## WHAT THIS TASK INVOLVES
At the line containing "Jiyana Mehmet Sait Alpaslan", begin retyping, and stop after the last line of the data; add nothing.

■ ■ ■

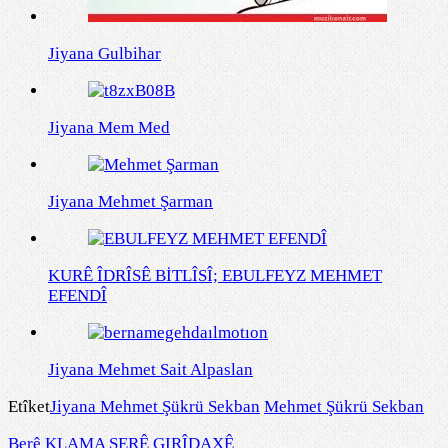
Jiyana Gulbihar
Jiyana Mem Med
Jiyana Mehmet Şarman
KURÊ ÎDRÎSÊ BİTLÎSÎ; EBULFEYZ MEHMET
EFENDÎ
Jiyana Mehmet Sait Alpaslan
Etîket
Jiyana Mehmet Şükrü Sekban
Mehmet Şükrü Sekban
Berê
KLAMA ŞERÊ GIRÎDAXÊ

■ ■ ■

## SOLUTION TO THE EXERCISE
Jiyana Mehmet Sait Alpaslan
Etîket
Jiyana Mehmet Şükrü Sekban
Mehmet Şükrü Sekban
Berê
KLAMA ŞERÊ GIRÎDAXÊ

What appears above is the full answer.